How Can Outsourcing Your Accounts Receivable Improve Cash Flow and Efficiency?
Corcentric
A Guest Blog by Gary Brooks, Business Partner at Hitachi Europe
It somehow feels counter-intuitive that moving tasks and processes out of reach geographically, entrusting them to people who are not your direct employees, can enhance efficiency and generate cash flow benefits. Surely, having all activities under your gaze and control, being executed by people with your delegated objectives, is the most efficient model? Not necessarily. Let’s look at some opportunities.
“Accounts receivable is often the biggest asset on the balance sheet.”
You could be a complex organization, with multiple locations, processes, and ERPs. All companies and subsidiaries bear the same (or similar) name, but the credit processes vary from company to company. Indeed, some companies entrust the credit and collections work to accountants or administration staff, as part of their job; or they may not have the budget or expertise to collect cash in a structured way. It’s an after-thought rather than a mainstream activity, despite the fact that accounts receivable is often the biggest asset on the balance sheet and, usually, very liquid.
AR Best Practice
Outsourcing provides the company with the opportunity to standardize and centralize small- to medium-size pockets of activity into a team offering scalability and cost efficiency. Cost savings should accrue from centralization and standardization, given the critical mass created. Best practice can be achieved, as several (or many more) different ways of doing the same thing are consolidated en route towards best practice, with standard policies. This upscaling also provides the opportunity to rationalize the number of locations and ERPs that are deployed, with potentially significant savings in cost.
Moreover, this new scale brings the opportunity to deploy the best available specialist credit and collections software, to leverage the maximum efficiency from the new processes. Indeed, the specialist tools can provide the foundation and blueprint for best practice. I would go so far as to say that standardization and automation are the precursors, or enablers, of outsourcing.
Business Opportunities
Outsourcing provides the opportunity to tap in to specialist labor pools, potentially in low-cost environments, and to remove the worry around recruitment, holiday cover and keeping the team managed and motivated on a daily basis. A strong contract, with effective SLAs and strong governance and monitoring, provide an effective framework for ensuring you get the best out of the outsourced team. The outsourced staff, assuming they have the appropriate credit and collections experience and skills, and allied with the standard best practice and tools, can optimize the cash flow of the client company.
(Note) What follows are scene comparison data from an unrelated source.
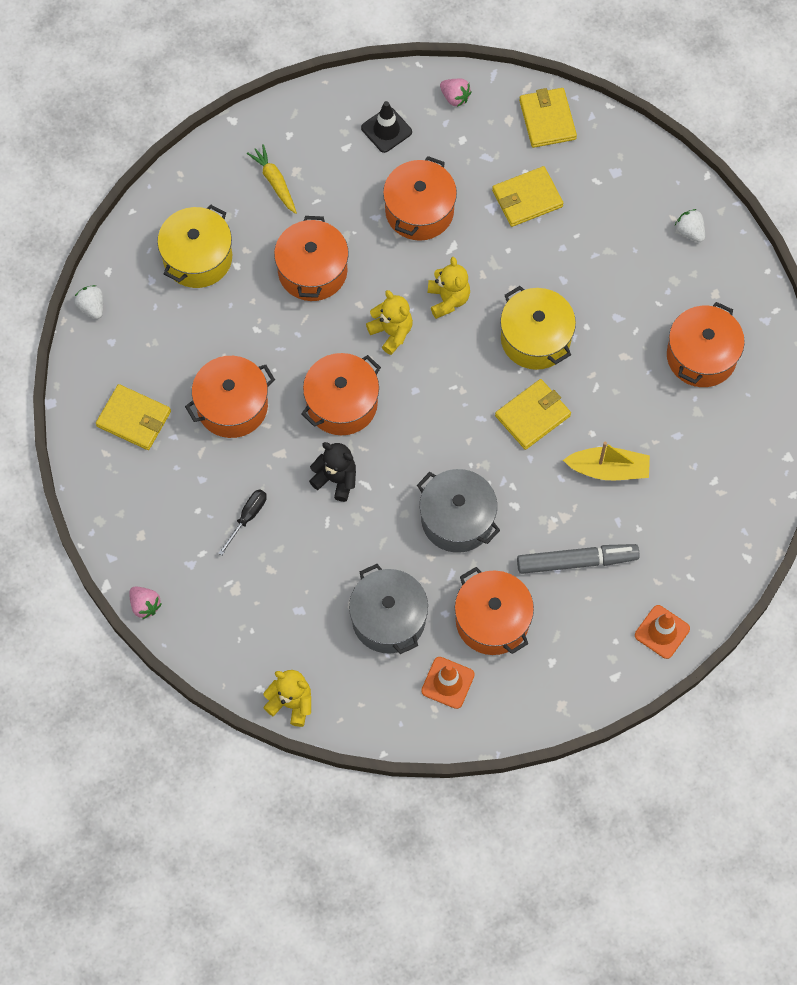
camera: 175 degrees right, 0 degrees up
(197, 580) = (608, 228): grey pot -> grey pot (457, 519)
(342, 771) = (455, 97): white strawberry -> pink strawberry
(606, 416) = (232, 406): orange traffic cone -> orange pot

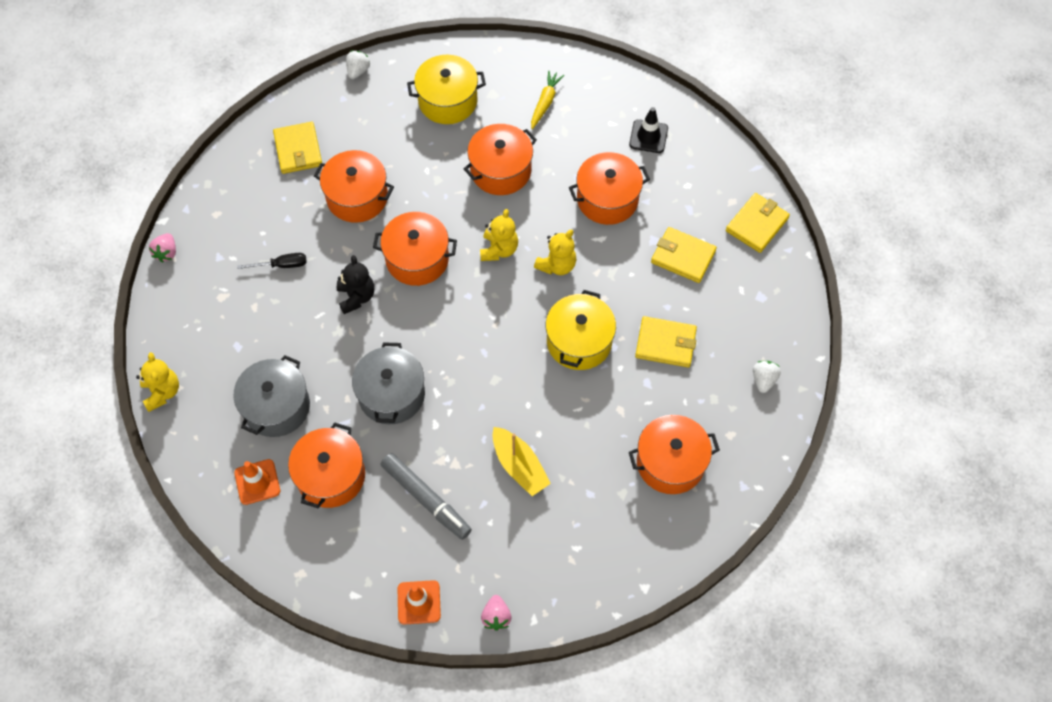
camera: 50 degrees right, 5 degrees down
(455, 97) = (715, 158): pink strawberry -> pink strawberry (496, 616)
(532, 415) = (517, 384): yellow wallet -> yellow wallet (665, 343)

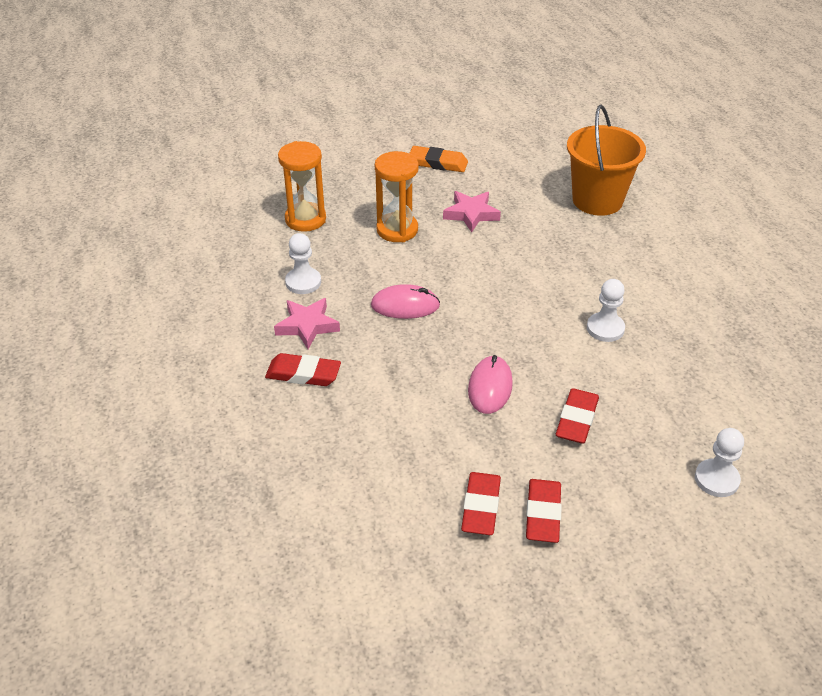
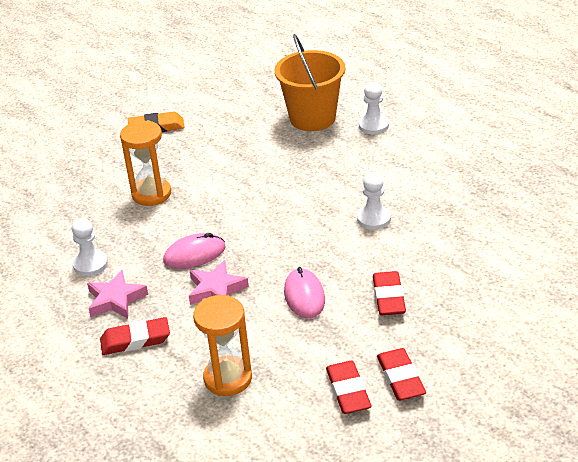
camera: 20 degrees left, 5 degrees down
(305, 219) = (61, 210): orange hourglass -> orange hourglass (228, 378)
(471, 214) = (210, 161): pink star -> pink star (216, 289)
(716, 479) = (519, 304): white pawn -> white pawn (373, 125)

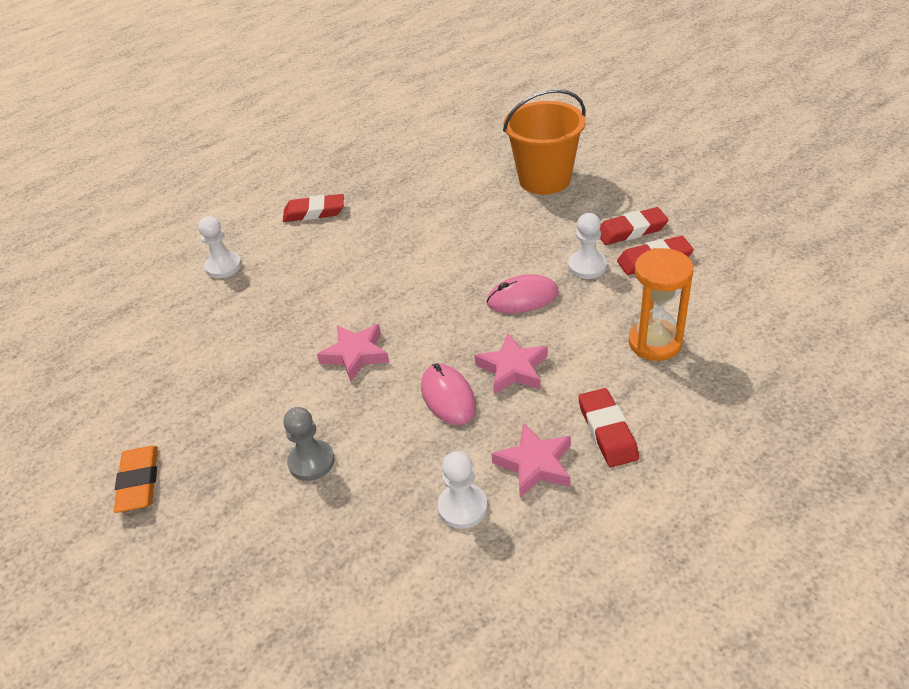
camera: 90 degrees left, 5 degrees up
(151, 194) = (311, 461): orange hourglass -> grey pawn
(252, 204) = (355, 354): none -> pink star
(312, 118) = (187, 317): orange bucket -> orange bucket (544, 179)
(374, 219) = (398, 257): white pawn -> white pawn (587, 266)
(388, 297) = (522, 242): red eraser -> red eraser (314, 212)

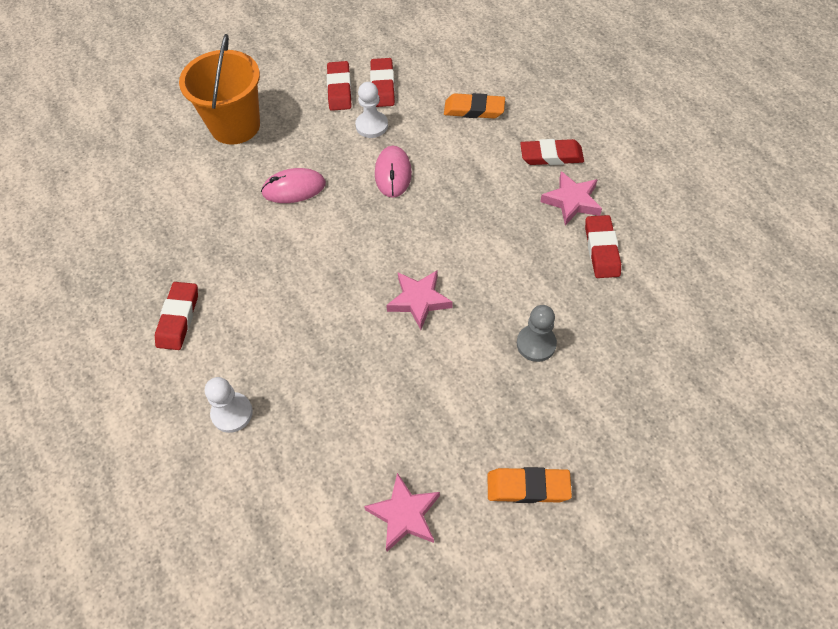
camera: 80 degrees left, 15 degrees up
(448, 397) = (491, 241): pink mouse -> pink mouse (294, 188)
(462, 507) = (601, 249): white pawn -> red eraser
(513, 369) = (473, 195): pink star -> pink star (404, 515)
(655, 343) = (474, 110): orange hourglass -> orange eraser

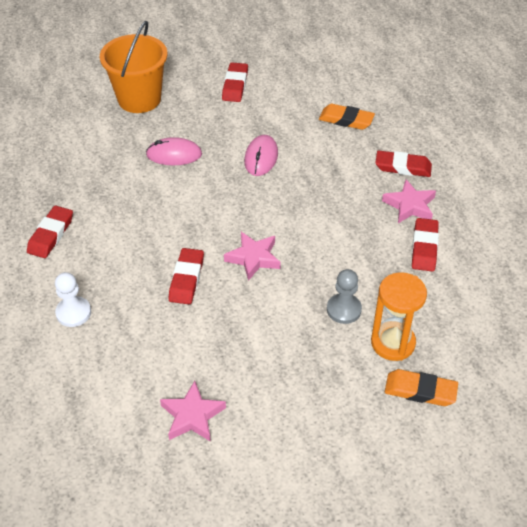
camera: 10 degrees right, 10 degrees down
(371, 126) = (254, 118): white pawn -> none
(382, 86) = (272, 89): red eraser -> red eraser (186, 279)
(528, 487) = (303, 416): orange eraser -> orange eraser (420, 391)
(600, 373) = (393, 343): none -> orange hourglass

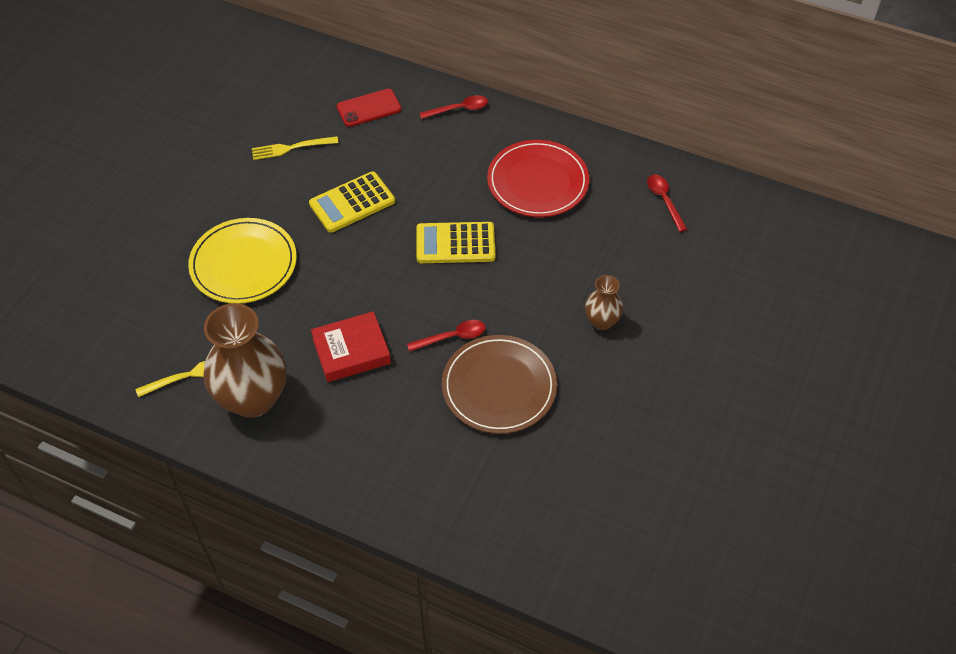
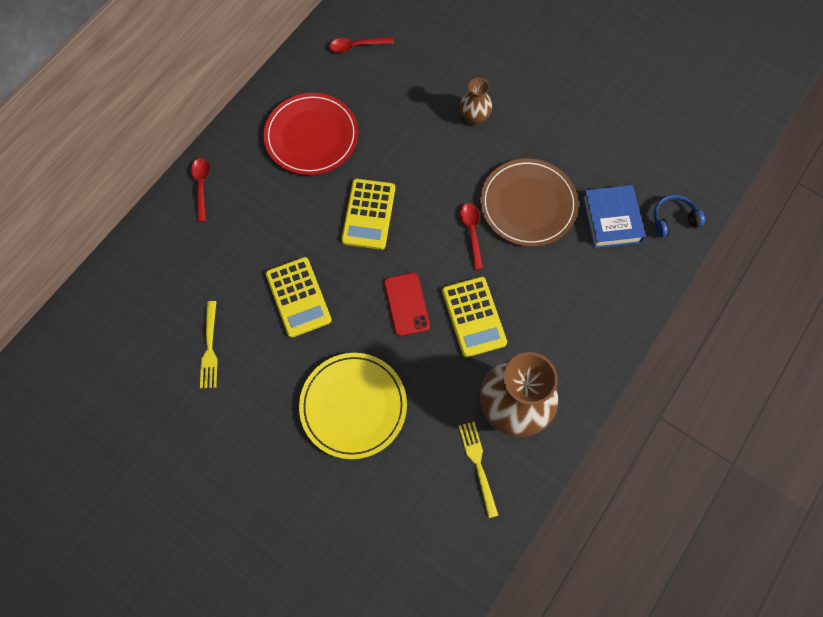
camera: 80 degrees left, 15 degrees up
(351, 351) = (473, 317): red book -> yellow calculator
(369, 108) = (175, 267): red phone -> red phone (406, 304)
(497, 474) = (611, 219): none -> blue book
(511, 544) = (673, 219): none -> blue headphones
The outsourcing of the higher volume / lower added-value activities (think cash application, collections, customer master) also provides the opportunity to upskill retained staff to focus on credit management, ensuring the right customers are on-boarded at the appropriate level of risk and exposure. A higher quality customer portfolio enhances collectability of cash and reduces the risk of bad debts.
“Outsourcing provides the opportunity to upskill retained staff to focus on credit management.”
In short, outsourcing, allied to standardization and automation can optimize cash flow, can reduce process costs and provide enhanced career opportunities to retained staff. The right outsourcing partner, supported by a strong contract, puts the client in the driving seat, monitoring and directing an extended team that can be flexed as the business grows and contracts.